V2H whole-home backup behaves like occasional deep discharge events: a short outage adds modest EFCs; repeated multi-day discharge stacks up faster. Manufacturer cycle-life claims for bidirectional hardware still matter more than rules-of-thumb from the grid literature.

Most manufacturer warranties guarantee ≥70% capacity at 8 years / 160,000 km. The 80% figure comes from second-life / grid-storage repurposing thresholds, not drivability. A 60 kWh pack at 80% SoH is a 48 kWh pack — equivalent to buying a base-model EV today. Range drops, but not catastrophically.

At year 10, buyers usually care whether remaining range still covers daily use more than whether the pack touched 80% SoH on a schedule. For many owners (commute under 100 km/day), NMC and LFP both clear that bar.

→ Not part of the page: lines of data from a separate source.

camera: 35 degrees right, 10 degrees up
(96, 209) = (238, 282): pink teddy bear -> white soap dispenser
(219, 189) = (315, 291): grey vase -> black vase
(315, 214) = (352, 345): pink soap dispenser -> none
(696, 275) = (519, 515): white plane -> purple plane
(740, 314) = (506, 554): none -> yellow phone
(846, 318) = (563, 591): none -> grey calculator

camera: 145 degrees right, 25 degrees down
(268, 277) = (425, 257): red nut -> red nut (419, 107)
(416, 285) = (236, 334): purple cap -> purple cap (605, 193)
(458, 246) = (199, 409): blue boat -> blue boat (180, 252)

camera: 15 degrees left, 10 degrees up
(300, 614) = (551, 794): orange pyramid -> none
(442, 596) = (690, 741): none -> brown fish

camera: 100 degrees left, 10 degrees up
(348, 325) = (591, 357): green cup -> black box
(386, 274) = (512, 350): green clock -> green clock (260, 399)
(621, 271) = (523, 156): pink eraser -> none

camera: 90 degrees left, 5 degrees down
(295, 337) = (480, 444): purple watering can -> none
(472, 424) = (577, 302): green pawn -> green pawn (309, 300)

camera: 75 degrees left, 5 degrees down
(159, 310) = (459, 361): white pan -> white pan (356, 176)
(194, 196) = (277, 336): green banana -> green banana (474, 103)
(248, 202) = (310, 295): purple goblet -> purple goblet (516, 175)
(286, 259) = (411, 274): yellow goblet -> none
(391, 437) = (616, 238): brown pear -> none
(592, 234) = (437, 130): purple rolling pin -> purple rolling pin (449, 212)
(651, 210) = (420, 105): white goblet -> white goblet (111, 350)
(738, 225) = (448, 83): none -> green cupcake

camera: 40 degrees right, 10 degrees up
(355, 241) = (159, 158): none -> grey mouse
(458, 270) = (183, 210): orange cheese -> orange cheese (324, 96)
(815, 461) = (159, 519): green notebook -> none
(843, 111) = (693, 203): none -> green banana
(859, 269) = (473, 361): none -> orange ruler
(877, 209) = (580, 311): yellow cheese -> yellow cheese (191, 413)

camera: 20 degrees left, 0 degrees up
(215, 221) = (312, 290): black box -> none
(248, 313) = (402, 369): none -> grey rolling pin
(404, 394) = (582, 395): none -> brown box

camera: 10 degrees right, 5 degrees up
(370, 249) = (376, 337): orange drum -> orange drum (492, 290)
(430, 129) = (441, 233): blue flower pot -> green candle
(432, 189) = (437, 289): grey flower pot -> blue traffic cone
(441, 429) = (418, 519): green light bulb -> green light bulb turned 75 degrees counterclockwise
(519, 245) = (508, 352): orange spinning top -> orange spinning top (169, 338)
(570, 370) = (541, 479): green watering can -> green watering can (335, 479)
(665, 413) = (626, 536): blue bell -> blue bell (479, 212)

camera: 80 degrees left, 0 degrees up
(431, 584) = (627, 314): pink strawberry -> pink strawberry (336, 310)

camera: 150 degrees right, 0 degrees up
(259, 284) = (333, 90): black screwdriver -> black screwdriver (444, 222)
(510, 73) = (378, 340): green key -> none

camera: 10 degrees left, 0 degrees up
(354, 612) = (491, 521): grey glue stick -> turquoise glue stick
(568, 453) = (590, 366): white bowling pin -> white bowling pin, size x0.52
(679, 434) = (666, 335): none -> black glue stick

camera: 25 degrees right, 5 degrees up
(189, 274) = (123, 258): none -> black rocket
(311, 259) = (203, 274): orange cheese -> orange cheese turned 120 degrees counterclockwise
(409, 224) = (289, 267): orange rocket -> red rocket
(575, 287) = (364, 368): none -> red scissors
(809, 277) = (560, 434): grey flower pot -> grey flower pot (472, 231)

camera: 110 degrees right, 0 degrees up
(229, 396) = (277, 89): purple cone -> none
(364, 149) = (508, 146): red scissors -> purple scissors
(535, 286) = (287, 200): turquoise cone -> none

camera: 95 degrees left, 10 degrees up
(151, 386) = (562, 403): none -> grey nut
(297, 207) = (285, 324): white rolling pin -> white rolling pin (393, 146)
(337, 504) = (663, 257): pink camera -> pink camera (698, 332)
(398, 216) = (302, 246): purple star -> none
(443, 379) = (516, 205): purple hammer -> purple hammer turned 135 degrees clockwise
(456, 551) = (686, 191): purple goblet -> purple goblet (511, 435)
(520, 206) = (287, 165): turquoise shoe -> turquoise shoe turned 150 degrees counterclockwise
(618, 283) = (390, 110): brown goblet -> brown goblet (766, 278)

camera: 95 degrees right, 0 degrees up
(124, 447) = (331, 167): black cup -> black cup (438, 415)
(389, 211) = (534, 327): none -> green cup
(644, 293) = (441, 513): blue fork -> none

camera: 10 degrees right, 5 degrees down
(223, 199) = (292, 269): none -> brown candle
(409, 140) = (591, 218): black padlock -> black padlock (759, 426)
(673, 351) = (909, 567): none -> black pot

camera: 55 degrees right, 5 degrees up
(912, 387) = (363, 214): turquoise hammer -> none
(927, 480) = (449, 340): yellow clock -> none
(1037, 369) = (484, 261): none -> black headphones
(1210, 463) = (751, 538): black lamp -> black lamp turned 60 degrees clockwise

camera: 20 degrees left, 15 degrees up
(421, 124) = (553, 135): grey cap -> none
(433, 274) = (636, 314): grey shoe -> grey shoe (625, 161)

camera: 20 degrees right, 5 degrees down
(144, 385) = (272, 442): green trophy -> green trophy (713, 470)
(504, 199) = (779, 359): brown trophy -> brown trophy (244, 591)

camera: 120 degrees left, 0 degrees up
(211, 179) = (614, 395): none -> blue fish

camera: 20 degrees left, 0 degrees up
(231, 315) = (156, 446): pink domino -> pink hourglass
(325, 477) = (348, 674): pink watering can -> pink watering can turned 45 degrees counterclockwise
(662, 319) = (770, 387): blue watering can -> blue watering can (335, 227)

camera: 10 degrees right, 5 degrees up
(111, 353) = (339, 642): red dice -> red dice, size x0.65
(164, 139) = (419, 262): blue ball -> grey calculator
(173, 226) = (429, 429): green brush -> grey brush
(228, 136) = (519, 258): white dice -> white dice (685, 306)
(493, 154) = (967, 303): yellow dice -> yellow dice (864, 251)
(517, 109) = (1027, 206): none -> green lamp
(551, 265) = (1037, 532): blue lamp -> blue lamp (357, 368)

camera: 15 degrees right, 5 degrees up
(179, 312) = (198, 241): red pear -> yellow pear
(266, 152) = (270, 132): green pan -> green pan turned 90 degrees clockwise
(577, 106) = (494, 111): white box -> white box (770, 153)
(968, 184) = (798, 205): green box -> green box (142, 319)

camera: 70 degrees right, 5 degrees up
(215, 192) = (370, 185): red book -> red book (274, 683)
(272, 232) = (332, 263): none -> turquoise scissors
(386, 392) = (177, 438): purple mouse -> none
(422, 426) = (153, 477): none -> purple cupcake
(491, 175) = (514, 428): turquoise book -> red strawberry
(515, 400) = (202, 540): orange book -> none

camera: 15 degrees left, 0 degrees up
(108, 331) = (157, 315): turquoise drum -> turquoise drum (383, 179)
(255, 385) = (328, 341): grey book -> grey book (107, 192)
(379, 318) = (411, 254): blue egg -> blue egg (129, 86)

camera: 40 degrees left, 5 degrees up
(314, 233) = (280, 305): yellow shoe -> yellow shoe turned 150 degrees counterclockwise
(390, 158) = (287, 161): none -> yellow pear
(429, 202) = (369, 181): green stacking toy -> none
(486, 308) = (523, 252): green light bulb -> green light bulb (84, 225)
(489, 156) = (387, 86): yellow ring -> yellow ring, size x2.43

• Per-model variation. Model 3 vs Atto 3 within the same chemistry differs by ~±2 percentage points at year 10. Chemistry, climate, and DC share dominate.
• Catastrophic failures (recall-driven Bolt/Kona). These are recall risks, not fade curves.
• Calendar-only sitting in storage (e.g. cars parked at 100% SoC in 40°C). Avoid this and the curves above hold.
• BMS-driven step changes (some cars re-balance and report a sudden drop after a long-distance trip; this is measurement, not real loss).
• V2G/V2H beyond a single average kWh/day (DoD window, export power, tariff-shaped profiles, cell-to-cell imbalance).